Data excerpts
------------------------------------------------------------
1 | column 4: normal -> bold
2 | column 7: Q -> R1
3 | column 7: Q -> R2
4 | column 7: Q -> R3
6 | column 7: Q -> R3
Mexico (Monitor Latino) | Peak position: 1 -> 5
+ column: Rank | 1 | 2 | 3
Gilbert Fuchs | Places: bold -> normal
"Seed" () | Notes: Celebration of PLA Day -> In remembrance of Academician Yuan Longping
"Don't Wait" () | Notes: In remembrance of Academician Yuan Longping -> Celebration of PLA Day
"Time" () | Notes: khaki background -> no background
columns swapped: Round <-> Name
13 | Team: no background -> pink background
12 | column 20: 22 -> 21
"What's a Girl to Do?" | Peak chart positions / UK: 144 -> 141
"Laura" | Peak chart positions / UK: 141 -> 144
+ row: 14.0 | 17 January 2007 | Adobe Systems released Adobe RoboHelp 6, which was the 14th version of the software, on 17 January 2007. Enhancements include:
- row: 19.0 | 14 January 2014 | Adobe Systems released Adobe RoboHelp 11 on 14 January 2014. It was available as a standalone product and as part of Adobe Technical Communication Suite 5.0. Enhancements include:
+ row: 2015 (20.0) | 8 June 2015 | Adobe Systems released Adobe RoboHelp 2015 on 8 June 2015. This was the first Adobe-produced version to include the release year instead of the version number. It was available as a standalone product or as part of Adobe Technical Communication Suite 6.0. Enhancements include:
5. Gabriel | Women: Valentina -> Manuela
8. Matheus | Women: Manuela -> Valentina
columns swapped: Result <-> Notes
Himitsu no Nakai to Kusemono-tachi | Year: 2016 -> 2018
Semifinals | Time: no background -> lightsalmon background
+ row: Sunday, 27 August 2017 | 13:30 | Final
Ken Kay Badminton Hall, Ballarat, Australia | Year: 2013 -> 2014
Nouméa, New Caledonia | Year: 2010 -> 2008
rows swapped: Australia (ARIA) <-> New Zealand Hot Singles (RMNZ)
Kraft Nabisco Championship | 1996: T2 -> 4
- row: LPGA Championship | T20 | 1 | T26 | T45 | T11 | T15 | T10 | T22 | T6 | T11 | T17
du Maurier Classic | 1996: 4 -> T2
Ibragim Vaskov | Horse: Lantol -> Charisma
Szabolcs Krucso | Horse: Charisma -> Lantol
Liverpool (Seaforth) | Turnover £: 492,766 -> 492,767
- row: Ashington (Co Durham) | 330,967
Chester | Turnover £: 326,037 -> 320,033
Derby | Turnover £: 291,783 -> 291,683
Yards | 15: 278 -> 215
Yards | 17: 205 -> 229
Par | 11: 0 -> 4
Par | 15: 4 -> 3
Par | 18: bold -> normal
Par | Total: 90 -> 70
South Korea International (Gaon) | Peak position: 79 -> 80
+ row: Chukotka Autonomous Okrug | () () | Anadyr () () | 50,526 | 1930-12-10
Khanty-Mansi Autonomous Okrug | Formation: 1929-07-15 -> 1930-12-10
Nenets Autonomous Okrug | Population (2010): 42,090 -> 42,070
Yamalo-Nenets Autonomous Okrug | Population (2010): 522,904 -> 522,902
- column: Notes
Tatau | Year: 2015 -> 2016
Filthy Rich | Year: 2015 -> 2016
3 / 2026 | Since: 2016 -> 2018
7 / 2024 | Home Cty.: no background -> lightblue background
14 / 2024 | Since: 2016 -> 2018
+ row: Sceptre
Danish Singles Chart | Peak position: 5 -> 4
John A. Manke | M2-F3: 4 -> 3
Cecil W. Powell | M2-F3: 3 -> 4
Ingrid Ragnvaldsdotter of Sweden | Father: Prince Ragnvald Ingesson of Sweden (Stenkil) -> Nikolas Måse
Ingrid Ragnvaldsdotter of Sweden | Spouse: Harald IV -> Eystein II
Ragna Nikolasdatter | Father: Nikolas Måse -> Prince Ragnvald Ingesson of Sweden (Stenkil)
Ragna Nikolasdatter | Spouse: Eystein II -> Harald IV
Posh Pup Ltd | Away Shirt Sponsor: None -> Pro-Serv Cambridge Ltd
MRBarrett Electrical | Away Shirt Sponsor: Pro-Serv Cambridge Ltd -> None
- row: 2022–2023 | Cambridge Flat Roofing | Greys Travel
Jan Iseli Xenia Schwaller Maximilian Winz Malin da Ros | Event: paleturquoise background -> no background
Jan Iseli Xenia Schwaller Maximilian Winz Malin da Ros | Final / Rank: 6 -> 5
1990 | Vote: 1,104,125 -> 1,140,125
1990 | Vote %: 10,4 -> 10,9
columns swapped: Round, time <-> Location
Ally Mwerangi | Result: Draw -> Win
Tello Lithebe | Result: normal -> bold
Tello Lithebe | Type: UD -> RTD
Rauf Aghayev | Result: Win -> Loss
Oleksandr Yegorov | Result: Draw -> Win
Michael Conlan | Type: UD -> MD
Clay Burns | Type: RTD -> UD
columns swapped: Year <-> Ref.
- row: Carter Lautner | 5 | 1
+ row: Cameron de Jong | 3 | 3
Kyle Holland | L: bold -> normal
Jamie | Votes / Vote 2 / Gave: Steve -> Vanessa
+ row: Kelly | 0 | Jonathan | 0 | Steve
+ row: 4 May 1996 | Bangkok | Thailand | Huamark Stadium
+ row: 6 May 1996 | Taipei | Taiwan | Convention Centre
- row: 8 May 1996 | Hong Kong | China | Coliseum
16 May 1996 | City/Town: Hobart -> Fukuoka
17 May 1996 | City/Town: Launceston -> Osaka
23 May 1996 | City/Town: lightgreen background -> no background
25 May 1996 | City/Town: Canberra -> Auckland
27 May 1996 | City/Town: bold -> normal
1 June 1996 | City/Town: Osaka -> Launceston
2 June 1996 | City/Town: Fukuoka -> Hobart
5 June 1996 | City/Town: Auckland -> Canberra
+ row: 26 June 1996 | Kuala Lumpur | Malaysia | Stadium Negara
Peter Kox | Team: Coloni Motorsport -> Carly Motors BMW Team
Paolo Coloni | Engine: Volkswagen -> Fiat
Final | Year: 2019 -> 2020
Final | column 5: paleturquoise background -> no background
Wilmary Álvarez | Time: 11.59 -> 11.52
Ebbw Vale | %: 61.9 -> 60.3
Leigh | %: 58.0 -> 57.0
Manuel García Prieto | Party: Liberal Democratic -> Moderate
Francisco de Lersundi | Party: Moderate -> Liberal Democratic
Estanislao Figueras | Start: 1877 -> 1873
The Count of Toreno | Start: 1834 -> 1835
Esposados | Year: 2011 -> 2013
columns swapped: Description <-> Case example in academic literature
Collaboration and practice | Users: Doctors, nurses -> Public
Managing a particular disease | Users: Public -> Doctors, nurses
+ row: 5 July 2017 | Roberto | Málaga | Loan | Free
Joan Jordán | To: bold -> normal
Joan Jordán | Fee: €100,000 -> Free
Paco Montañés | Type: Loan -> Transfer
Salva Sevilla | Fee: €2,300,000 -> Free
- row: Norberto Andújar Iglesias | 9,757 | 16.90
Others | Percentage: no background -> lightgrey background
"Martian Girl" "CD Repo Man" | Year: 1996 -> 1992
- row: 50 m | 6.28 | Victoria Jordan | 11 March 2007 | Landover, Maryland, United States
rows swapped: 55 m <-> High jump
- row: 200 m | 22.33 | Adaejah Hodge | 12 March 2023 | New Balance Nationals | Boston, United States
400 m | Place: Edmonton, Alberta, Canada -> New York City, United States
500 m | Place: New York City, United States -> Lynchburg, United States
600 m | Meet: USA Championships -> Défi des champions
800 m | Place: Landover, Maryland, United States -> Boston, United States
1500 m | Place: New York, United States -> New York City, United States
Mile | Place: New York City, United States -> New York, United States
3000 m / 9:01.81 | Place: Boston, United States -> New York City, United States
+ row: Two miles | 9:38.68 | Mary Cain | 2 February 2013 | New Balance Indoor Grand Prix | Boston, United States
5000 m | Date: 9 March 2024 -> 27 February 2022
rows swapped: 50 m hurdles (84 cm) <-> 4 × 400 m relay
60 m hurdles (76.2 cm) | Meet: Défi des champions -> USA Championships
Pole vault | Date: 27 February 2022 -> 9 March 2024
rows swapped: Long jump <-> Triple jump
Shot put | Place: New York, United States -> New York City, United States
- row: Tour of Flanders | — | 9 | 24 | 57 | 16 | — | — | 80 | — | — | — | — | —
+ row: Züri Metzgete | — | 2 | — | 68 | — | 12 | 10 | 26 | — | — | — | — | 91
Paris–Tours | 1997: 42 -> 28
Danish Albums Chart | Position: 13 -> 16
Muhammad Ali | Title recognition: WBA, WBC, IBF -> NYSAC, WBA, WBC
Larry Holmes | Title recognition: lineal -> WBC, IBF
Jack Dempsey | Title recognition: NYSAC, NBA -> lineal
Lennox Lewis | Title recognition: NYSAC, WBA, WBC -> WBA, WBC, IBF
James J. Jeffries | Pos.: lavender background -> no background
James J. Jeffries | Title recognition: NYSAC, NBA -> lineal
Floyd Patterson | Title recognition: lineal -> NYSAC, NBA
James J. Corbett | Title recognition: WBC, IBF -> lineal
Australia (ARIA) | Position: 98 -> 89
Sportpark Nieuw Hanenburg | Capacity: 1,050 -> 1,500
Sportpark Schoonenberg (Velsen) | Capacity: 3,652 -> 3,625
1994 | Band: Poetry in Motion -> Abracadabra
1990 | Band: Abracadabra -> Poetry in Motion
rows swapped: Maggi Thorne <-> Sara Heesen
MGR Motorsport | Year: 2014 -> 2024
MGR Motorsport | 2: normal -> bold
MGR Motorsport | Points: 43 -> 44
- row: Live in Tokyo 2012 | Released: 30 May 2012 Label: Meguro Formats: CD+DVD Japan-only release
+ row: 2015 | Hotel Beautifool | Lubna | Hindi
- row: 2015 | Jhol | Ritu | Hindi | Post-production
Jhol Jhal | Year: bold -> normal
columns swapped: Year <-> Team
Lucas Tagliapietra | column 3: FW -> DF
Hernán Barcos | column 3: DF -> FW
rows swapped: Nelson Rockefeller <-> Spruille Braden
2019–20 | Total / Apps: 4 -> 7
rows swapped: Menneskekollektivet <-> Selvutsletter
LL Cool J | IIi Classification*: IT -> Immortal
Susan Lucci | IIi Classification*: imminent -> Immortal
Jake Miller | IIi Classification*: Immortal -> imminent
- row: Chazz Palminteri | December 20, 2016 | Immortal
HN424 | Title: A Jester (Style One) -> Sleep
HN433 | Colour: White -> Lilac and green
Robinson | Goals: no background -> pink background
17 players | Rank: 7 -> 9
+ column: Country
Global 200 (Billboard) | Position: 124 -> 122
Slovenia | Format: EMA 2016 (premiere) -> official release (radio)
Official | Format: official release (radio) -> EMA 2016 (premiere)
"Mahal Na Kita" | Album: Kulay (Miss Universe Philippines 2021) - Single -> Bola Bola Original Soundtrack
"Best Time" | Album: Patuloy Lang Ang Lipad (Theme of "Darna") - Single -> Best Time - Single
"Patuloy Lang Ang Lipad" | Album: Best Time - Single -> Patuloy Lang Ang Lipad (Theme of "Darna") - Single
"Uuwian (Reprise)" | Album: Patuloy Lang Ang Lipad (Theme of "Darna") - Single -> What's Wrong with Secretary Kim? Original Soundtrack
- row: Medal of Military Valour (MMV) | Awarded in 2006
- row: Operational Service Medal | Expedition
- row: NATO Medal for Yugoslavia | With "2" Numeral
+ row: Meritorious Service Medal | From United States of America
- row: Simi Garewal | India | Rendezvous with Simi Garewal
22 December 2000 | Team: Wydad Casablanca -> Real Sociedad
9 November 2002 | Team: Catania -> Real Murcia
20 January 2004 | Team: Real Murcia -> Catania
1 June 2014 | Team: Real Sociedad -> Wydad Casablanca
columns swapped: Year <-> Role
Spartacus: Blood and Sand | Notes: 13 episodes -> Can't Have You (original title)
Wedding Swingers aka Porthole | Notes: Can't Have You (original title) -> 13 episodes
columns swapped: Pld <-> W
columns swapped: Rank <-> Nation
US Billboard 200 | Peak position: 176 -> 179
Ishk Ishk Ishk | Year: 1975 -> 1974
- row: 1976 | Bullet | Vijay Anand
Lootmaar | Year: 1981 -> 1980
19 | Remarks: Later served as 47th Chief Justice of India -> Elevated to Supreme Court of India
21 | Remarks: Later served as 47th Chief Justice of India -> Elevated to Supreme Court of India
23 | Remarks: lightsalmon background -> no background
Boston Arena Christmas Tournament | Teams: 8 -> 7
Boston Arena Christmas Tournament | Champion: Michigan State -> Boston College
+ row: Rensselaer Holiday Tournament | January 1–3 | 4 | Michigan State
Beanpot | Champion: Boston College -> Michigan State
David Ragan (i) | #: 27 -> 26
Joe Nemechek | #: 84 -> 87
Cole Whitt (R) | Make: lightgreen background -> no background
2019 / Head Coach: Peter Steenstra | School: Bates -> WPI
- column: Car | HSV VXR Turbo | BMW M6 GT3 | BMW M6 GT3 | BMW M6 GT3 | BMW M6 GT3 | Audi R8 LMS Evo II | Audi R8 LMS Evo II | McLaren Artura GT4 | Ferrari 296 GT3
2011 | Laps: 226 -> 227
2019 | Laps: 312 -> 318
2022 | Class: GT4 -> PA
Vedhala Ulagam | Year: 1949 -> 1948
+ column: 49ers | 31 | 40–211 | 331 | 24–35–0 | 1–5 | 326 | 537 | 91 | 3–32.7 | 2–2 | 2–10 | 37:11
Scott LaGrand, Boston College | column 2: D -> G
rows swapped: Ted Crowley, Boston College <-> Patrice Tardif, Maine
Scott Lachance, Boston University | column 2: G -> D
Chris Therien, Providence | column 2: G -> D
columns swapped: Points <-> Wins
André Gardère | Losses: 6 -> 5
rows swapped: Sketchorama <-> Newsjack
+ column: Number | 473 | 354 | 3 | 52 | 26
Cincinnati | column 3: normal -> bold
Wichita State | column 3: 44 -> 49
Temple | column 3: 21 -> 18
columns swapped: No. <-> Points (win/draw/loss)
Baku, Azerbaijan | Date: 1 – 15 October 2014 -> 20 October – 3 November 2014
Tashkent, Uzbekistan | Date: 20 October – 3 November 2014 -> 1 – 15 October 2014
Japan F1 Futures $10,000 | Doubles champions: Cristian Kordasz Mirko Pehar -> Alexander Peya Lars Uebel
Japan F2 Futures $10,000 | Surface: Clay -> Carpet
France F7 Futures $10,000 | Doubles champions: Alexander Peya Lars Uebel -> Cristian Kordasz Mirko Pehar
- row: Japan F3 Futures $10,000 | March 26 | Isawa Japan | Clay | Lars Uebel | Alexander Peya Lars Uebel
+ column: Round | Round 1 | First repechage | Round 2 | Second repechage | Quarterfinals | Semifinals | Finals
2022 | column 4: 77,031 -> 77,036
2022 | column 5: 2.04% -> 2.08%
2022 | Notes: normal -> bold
------------------------------------------------------------
WORK REQUIRED
Pull out every line from the entries above that contains the word "Turnover".

EXERCISE ANSWER
Liverpool (Seaforth) | Turnover £: 492,766 -> 492,767
Chester | Turnover £: 326,037 -> 320,033
Derby | Turnover £: 291,783 -> 291,683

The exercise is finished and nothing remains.